Yes, I had previously discovered this bug and cannot fix it, so I left it alone... I will try my best to fix that bug.--A (talk) 14:10, 12 June 2019 (UTC)
I cannot fix that bug; I encourage you to fix it. (Using that work-in-progress pseudo-code still did not help; it fell into an infinite loop.) --A (talk) 14:12, 12 June 2019 (UTC)


def move_left(s, n):
    if n < 0:
        n = abs(n + len(s)) 
    return s[:len(s)-n-1] + s[-1] + s[len(s)-n-1:-1]

I think this is the intended behaviour of move_left() in python. It moves right on negative numbers. Salpynx (talk) 01:36, 13 June 2019 (UTC)

TuxCrafting: I have devised a way to avoid this situation. Append the length of the list +1 before the rightmost digit:
   3124
Add a "5".
-> 53124
-> 53142
-> 52314
-> 52341
-> 15234
-> 15243
-> 15324
-> 15342
-> 12534
-> 12543
-> 12354
-> 12345

Now it halts. Copy the result back to this procedure with the 5 dropped (although it is evident that this is already sorted and does not need re-sorting, but I have devised it as part of the process). --A (talk) 08:20, 14 June 2019 (UTC)

I have an idea on improving the algorithm: the algorithm should halt when the rightmost item mod the item list's length is equal to 0.

Modified version of the removed code from the main page

CODE REMOVED, see optimised "Condensed implementation" below

backshift() takes a string number and optional radix. I have not even tried for elegance here, but it works. Salpynx (talk) 09:30, 13 June 2019 (UTC)

Condensed implementation code:

def move_left(s, n):
    if n < 0:
        n = abs(n + len(s))
    n = n % len(s)
    return s[:len(s)-n-1] + s[-1] + s[len(s)-n-1:-1]

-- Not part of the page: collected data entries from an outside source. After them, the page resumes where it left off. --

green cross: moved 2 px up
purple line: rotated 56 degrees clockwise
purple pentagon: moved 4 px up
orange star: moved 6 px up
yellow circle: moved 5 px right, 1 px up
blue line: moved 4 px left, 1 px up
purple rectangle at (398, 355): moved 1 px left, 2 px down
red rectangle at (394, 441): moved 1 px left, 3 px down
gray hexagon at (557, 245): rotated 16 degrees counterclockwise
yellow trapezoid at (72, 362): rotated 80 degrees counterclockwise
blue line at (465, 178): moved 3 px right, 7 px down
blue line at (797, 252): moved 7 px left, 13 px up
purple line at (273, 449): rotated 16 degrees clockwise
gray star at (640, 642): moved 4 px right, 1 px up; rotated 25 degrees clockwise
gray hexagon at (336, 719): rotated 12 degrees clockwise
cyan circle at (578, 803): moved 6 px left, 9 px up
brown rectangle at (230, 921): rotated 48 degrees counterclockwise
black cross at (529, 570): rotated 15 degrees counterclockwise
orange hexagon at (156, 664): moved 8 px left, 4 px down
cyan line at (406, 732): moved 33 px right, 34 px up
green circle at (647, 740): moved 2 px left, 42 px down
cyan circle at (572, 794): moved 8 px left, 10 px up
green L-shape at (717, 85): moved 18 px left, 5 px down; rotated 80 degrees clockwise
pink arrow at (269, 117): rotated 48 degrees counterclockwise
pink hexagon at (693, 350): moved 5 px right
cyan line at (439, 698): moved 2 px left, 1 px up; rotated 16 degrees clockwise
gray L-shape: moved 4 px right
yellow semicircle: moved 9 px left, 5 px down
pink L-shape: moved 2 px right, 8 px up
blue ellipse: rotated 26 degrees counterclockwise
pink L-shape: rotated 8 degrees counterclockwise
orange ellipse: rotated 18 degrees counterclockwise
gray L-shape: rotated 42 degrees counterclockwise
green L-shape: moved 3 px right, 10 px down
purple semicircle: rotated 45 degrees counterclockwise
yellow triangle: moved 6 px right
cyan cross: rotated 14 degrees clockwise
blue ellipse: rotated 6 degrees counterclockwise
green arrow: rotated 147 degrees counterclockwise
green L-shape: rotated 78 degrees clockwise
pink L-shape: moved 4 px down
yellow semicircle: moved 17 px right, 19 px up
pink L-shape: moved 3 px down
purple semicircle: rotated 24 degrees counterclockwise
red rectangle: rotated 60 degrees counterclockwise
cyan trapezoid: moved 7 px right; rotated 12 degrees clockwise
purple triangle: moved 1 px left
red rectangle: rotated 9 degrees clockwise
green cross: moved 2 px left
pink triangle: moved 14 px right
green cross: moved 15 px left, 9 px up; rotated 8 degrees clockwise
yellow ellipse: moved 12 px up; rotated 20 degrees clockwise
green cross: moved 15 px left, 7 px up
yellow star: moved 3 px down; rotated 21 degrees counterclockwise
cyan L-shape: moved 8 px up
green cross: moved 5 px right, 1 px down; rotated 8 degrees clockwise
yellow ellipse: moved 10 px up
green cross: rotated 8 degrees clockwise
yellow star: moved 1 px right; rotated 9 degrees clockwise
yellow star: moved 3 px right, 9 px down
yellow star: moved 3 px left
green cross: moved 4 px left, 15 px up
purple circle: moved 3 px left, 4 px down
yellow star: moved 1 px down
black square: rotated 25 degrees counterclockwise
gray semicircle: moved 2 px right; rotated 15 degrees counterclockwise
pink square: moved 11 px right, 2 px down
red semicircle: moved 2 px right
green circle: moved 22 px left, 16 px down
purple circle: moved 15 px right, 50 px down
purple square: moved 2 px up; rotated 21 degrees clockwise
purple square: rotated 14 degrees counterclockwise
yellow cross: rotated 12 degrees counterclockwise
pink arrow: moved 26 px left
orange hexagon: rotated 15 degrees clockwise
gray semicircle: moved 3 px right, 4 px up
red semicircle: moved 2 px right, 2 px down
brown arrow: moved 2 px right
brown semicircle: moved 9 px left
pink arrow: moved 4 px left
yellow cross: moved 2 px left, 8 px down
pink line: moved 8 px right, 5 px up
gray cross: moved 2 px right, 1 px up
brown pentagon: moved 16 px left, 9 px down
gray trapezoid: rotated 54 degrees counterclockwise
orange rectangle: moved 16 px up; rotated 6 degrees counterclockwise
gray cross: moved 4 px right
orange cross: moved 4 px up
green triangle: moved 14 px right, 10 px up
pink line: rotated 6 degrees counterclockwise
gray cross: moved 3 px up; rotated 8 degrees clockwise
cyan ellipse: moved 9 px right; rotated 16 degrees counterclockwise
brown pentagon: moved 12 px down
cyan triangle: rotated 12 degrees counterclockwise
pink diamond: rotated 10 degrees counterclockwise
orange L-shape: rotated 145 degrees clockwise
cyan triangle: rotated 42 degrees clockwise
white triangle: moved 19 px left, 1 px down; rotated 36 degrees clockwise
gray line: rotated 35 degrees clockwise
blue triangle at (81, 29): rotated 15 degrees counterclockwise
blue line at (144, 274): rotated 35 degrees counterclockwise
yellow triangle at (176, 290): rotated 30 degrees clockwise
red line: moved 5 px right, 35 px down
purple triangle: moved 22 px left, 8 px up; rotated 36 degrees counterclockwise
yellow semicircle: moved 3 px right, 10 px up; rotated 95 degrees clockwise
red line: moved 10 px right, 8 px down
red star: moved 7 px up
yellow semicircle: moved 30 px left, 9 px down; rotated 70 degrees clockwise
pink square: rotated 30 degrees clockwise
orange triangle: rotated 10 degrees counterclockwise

def backshift(unsorted, radix=10):
    move_left_number = 1
    i = 0
    while move_left_number != 0:
        i += 1
        c = unsorted[-1]
        rightmost_number = int(c, min(36, radix)) if ord(c) < 122 else ord(c) - 86
        move_left_number=len(unsorted)-rightmost_number
        unsorted = move_left(unsorted, move_left_number)
        print(unsorted)
    print('Iter: %s' % i)

I've told you, the deleted program is equivalent to the original one. --A (talk) 08:27, 14 June 2019 (UTC)

Agreed, this version is better. It removes the redundant while and break from the original, and my except on ValueError didn't really add any functionality. Salpynx (talk) 04:20, 15 June 2019 (UTC)

Computational class

This algorithm is definitely not Turing-complete, as it cannot modify unbounded memory; it can only operate in what the input of this algorithm supplies. So, this is at most a Linear bounded automaton. --A (talk) 11:11, 13 June 2019 (UTC)

Graphing the function

Here is a graph of the terminating states of the first ~1M inputs (base10). It forms a Z-like fractal staircase with new "step" every power of the base. Salpynx (talk) 09:24, 14 June 2019 (UTC)

Long cycle lengths

Non-terminating states can have quite long cycle lengths.

 1123456789abcdefghijklmnopqrstuvwz

In base36 has a loop of cycle of length 1853020188851841 (if the following formula is correct)

112..{len-2}{len+1}

To produce a period of 3**{len-2}. This is not necessarily the longest period possible for any length, but is a way to generate long cycle periods of a known length. Salpynx (talk) 09:24, 14 June 2019 (UTC)